Binomial Coefficient Calculator

A binomial coefficient C(n, k) — read as 'n choose k' — represents the number of ways to select k items from a set of n distinct items without regard to order. It appears in the binomial theorem and throughout combinatorics and probability theory.

The formula is C(n, k) = n! / (k! × (n − k)!), where '!' denotes factorial. For example, C(10, 3) = 10! / (3! × 7!) = 120. This calculator shows the full factorial breakdown so you can verify each step.

'n choose k' is simply another way of saying the binomial coefficient C(n, k). It answers the question: in how many distinct ways can you choose k items from a collection of n items, ignoring the order of selection?

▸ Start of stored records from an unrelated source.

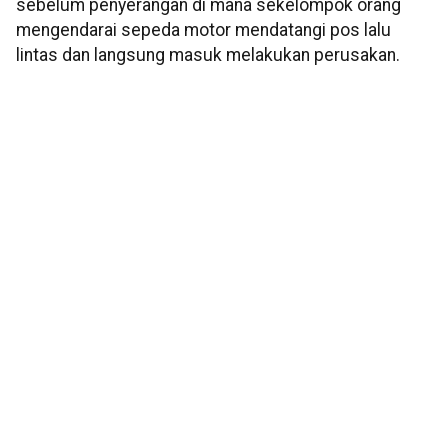
sebelum penyerangan di mana sekelompok orang
mengendarai sepeda motor mendatangi pos lalu
lintas dan langsung masuk melakukan perusakan.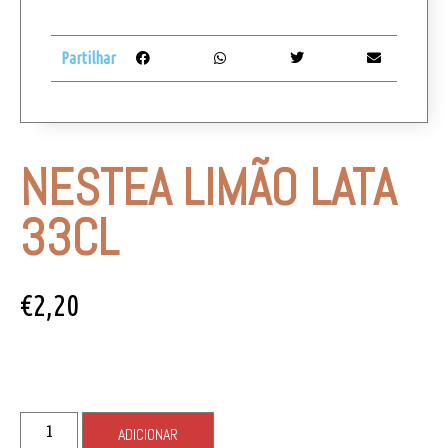
Partilhar
NESTEA LIMÃO LATA
33CL
€
2,20
ADICIONAR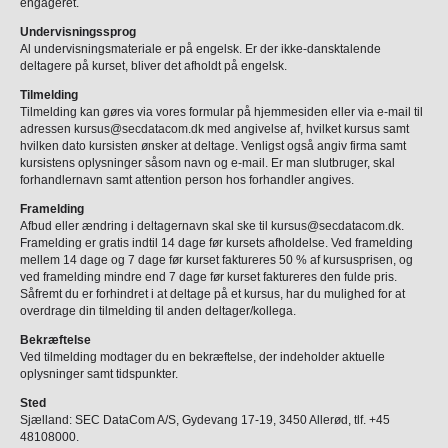
engageret.
Undervisningssprog
Al undervisningsmateriale er på engelsk. Er der ikke-dansktalende
deltagere på kurset, bliver det afholdt på engelsk.
Tilmelding
Tilmelding kan gøres via vores formular på hjemmesiden eller via e-mail til
adressen kursus@secdatacom.dk med angivelse af, hvilket kursus samt
hvilken dato kursisten ønsker at deltage. Venligst også angiv firma samt
kursistens oplysninger såsom navn og e-mail. Er man slutbruger, skal
forhandlernavn samt attention person hos forhandler angives.
Framelding
Afbud eller ændring i deltagernavn skal ske til kursus@secdatacom.dk.
Framelding er gratis indtil 14 dage før kursets afholdelse. Ved framelding
mellem 14 dage og 7 dage før kurset faktureres 50 % af kursusprisen, og
ved framelding mindre end 7 dage før kurset faktureres den fulde pris.
Såfremt du er forhindret i at deltage på et kursus, har du mulighed for at
overdrage din tilmelding til anden deltager/kollega.
Bekræftelse
Ved tilmelding modtager du en bekræftelse, der indeholder aktuelle
oplysninger samt tidspunkter.
Sted
Sjælland: SEC DataCom A/S, Gydevang 17-19, 3450 Allerød, tlf. +45
48108000.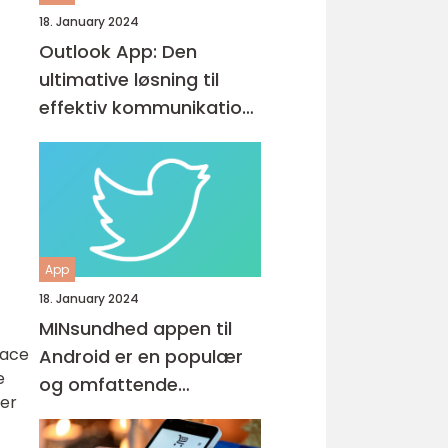
18. January 2024
Outlook App: Den
ultimative løsning til
effektiv kommunikation
og produktivitet
App
18. January 2024
MINsundhed appen til
face
Android er en populær
e
og omfattende
der
sundhedsapp, der giver
brugerne mulighed for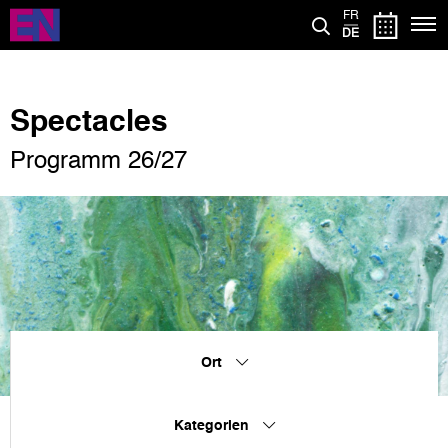
Direkt
FR
zum
DE
Inhalt
Spectacles
Programm 26/27
Ort
Kategorien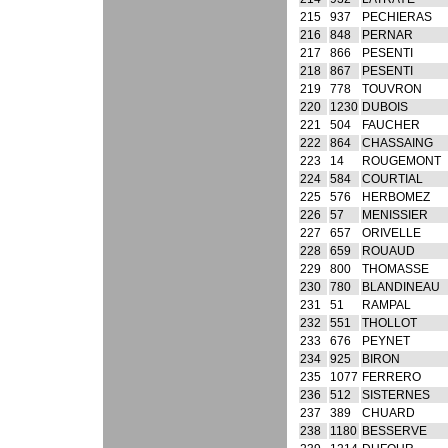
215
937
PECHIERAS
216
848
PERNAR
217
866
PESENTI
218
867
PESENTI
219
778
TOUVRON
220
1230
DUBOIS
221
504
FAUCHER
222
864
CHASSAING
223
14
ROUGEMONT
224
584
COURTIAL
225
576
HERBOMEZ
226
57
MENISSIER
227
657
ORIVELLE
228
659
ROUAUD
229
800
THOMASSE
230
780
BLANDINEAU
231
51
RAMPAL
232
551
THOLLOT
233
676
PEYNET
234
925
BIRON
235
1077
FERRERO
236
512
SISTERNES
237
389
CHUARD
238
1180
BESSERVE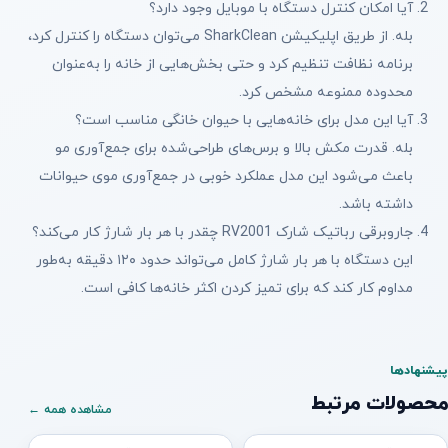
آیا امکان کنترل دستگاه با موبایل وجود دارد؟
بله. از طریق اپلیکیشن SharkClean می‌توان دستگاه را کنترل کرد،
برنامه نظافت تنظیم کرد و حتی بخش‌هایی از خانه را به‌عنوان
محدوده ممنوعه مشخص کرد.
آیا این مدل برای خانه‌هایی با حیوان خانگی مناسب است؟
بله. قدرت مکش بالا و برس‌های طراحی‌شده برای جمع‌آوری مو
باعث می‌شود این مدل عملکرد خوبی در جمع‌آوری موی حیوانات
داشته باشد.
جاروبرقی رباتیک شارک RV2001 چقدر با هر بار شارژ کار می‌کند؟
این دستگاه با هر بار شارژ کامل می‌تواند حدود ۱۲۰ دقیقه به‌طور
مداوم کار کند که برای تمیز کردن اکثر خانه‌ها کافی است.
پیشنهادها
محصولات مرتبط
مشاهده همه ←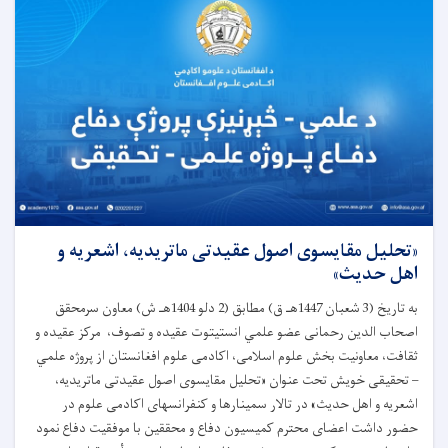
«تحلیل مقایسوی اصول عقیدتی ماتریدیه، اشعریه و
اهل حدیث»
به تاریخ (3 شعبان 1447هـ ق) مطابق (2 دلو 1404هـ ش) معاون سرمحقق
اصحاب الدین رحمانی عضو علمي انستیتوت عقیده و تصوف، مرکز عقیده و
ثقافت، معاونیت بخش علوم اسلامی، اکادمی علوم افغانستان از پروژه علمي
– تحقیقی خویش تحت عنوان «تحلیل مقایسوی اصول عقیدتی ماتریدیه،
اشعریه و اهل حدیث» در تالار سمینارها و کنفرانسهای اکادمی علوم در
حضور داشت اعضای محترم کمیسیون دفاع و محققین با موفقیت دفاع نمود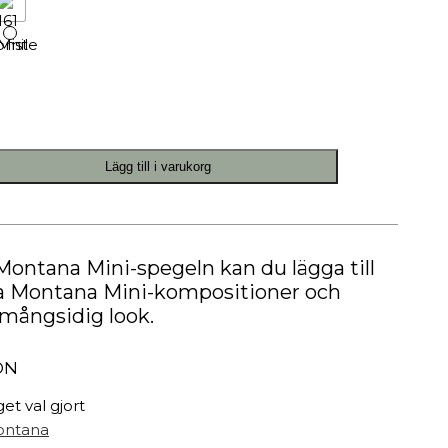
Målarfärg
Delikatesser
High-tech
Miljögården Design
Möbelvård
Smycken
Lägg till i varukorg
r
Montana Mini-spegeln kan du lägga till
na Montana Mini-kompositioner och
 mångsidig look.
ON
get val gjort
ntana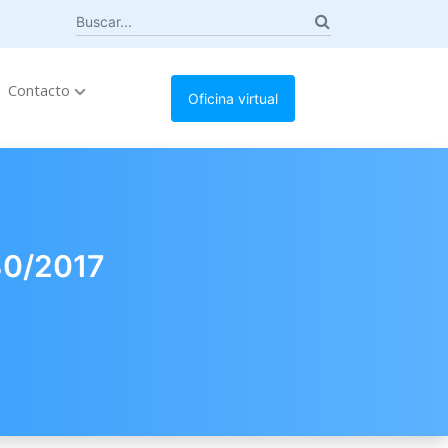
Contacto
Oficina virtual
30/2017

When k > n, it is impossible to choose k items from a set of only n, so C(n, k) = 0 by definition. The calculator will return 0 in this case.

Both equal 1. C(n, 0) = 1 because there is exactly one way to choose nothing, and C(n, n) = 1 because there is exactly one way to choose all items in the set.

No. A permutation P(n, k) counts ordered selections, while C(n, k) counts unordered selections (combinations). The relationship is C(n, k) = P(n, k) / k!, meaning combinations divide out the k! ways the selected items could be arranged.

Pascal's Triangle is built entirely from binomial coefficients. The nth row (starting from row 0) contains the values C(n, 0), C(n, 1), …, C(n, n). Each entry is the sum of the two entries directly above it, which corresponds to the identity C(n, k) = C(n−1, k−1) + C(n−1, k).

For moderate values of n (up to a few thousand), the calculator uses a logarithm-based approach to avoid overflow, returning the log₁₀ of the coefficient alongside the exact integer result. For very large n, JavaScript's BigInt arithmetic is used to preserve exactness.